▶ REQUEST:
Rewrite all the records below as a numbered list with one item per line, dropping any blank lines and leaving the pictures out.
= = =
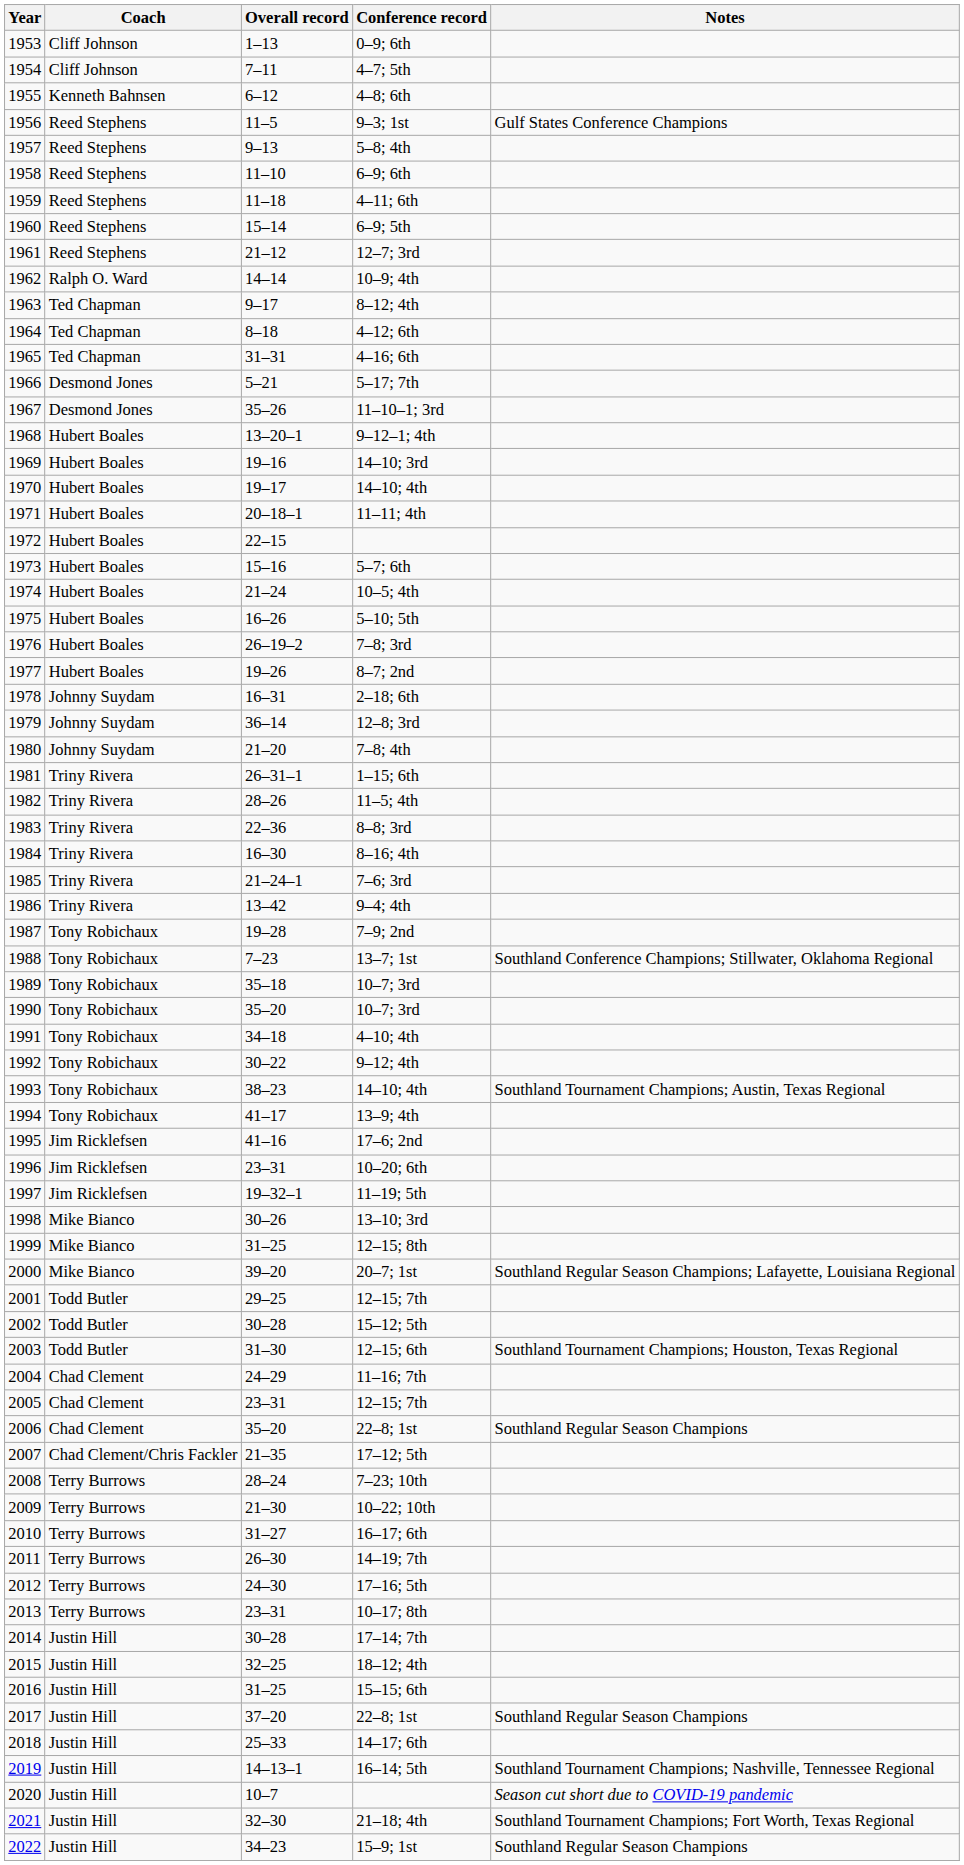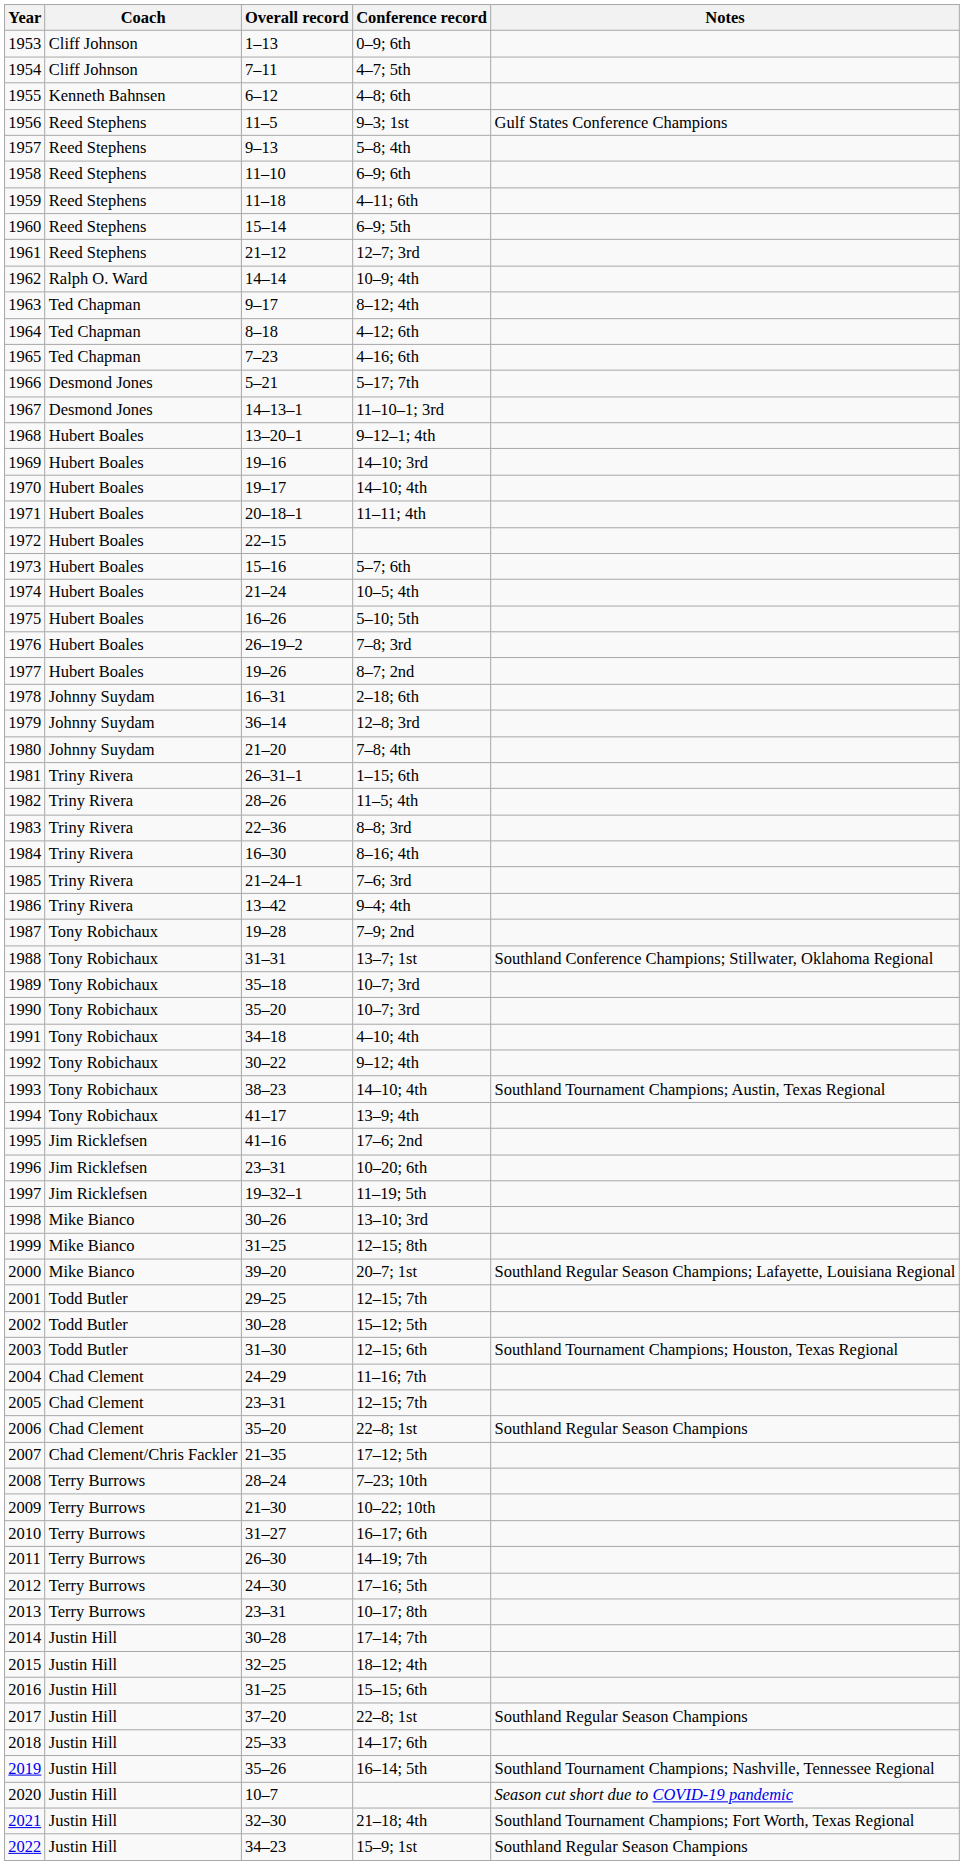4–16; 6th | Overall record: 31–31 -> 7–23
11–10–1; 3rd | Overall record: 35–26 -> 14–13–1
13–7; 1st | Overall record: 7–23 -> 31–31
16–14; 5th | Overall record: 14–13–1 -> 35–26
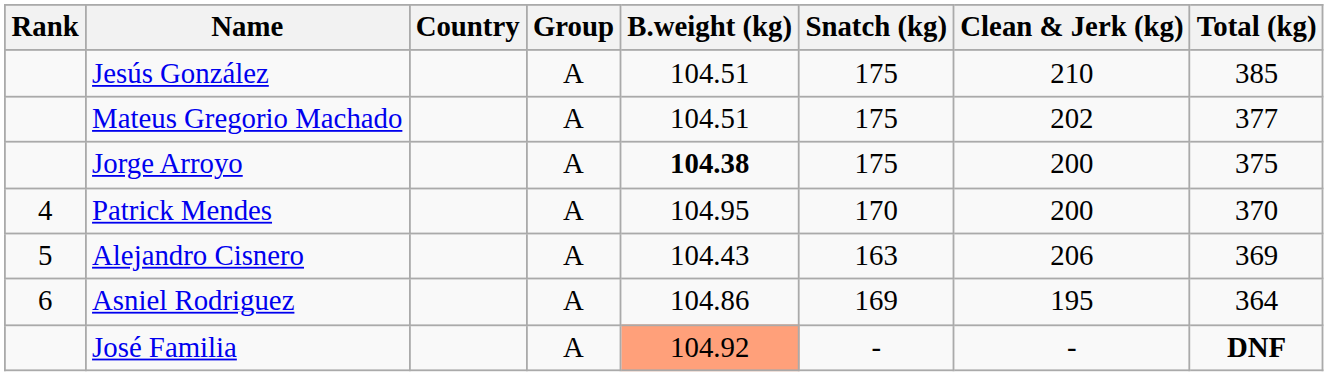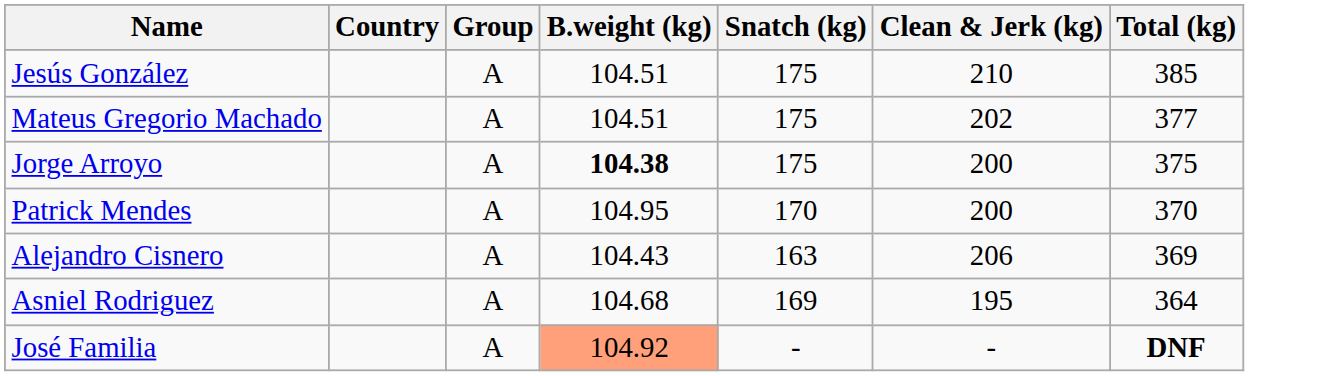- column: Rank | 4 | 5 | 6
Asniel Rodriguez | B.weight (kg): 104.86 -> 104.68
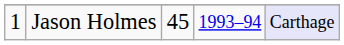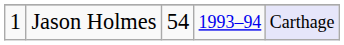Jason Holmes | column 3: 45 -> 54
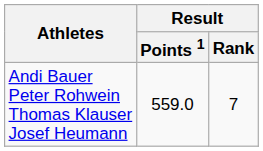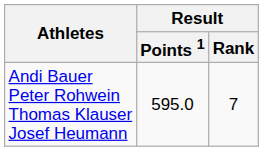Andi Bauer Peter Rohwein Thomas Klauser Josef Heumann | Result / Points 1: 559.0 -> 595.0
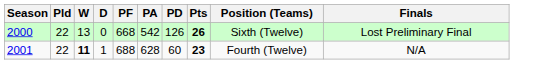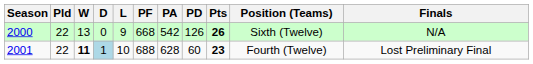+ column: L | 9 | 10
2000 | Finals: Lost Preliminary Final -> N/A
2001 | D: no background -> lightblue background
2001 | Finals: N/A -> Lost Preliminary Final
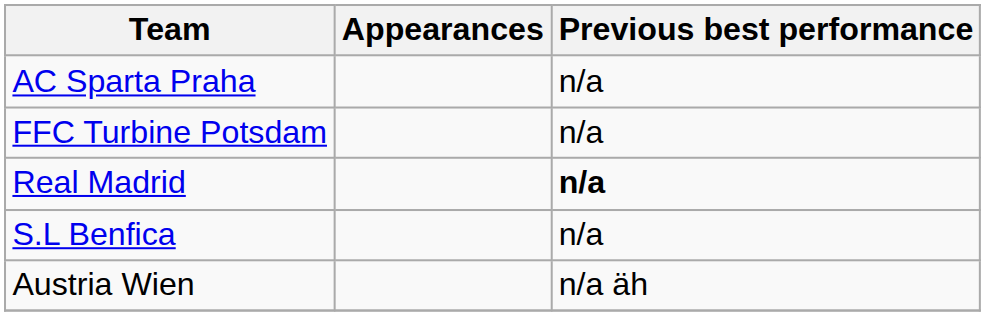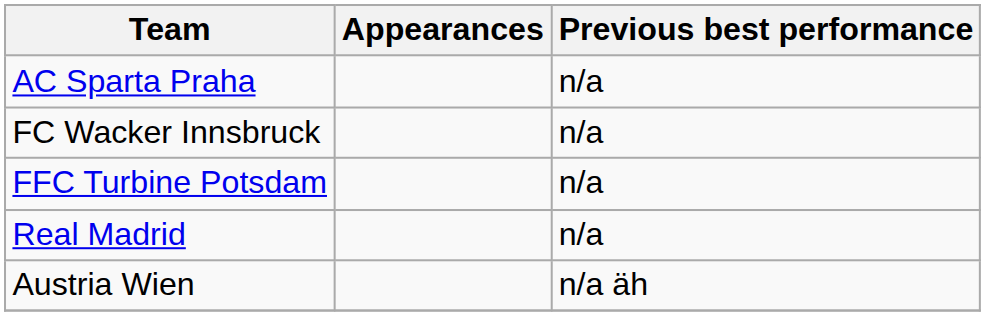+ row: FC Wacker Innsbruck | n/a
Real Madrid | Previous best performance: bold -> normal
- row: S.L Benfica | n/a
= = =
▶ SOLUTION TO THIS PROBLEM:
1. 4–16; 6th | Overall record: 31–31 -> 7–23
2. 11–10–1; 3rd | Overall record: 35–26 -> 14–13–1
3. 13–7; 1st | Overall record: 7–23 -> 31–31
4. 16–14; 5th | Overall record: 14–13–1 -> 35–26
5. - column: Rank | 4 | 5 | 6
6. Asniel Rodriguez | B.weight (kg): 104.86 -> 104.68
7. Jason Holmes | column 3: 45 -> 54
8. Andi Bauer Peter Rohwein Thomas Klauser Josef Heumann | Result / Points 1: 559.0 -> 595.0
9. + column: L | 9 | 10
10. 2000 | Finals: Lost Preliminary Final -> N/A
11. 2001 | D: no background -> lightblue background
12. 2001 | Finals: N/A -> Lost Preliminary Final
13. + row: FC Wacker Innsbruck | n/a
14. Real Madrid | Previous best performance: bold -> normal
15. - row: S.L Benfica | n/a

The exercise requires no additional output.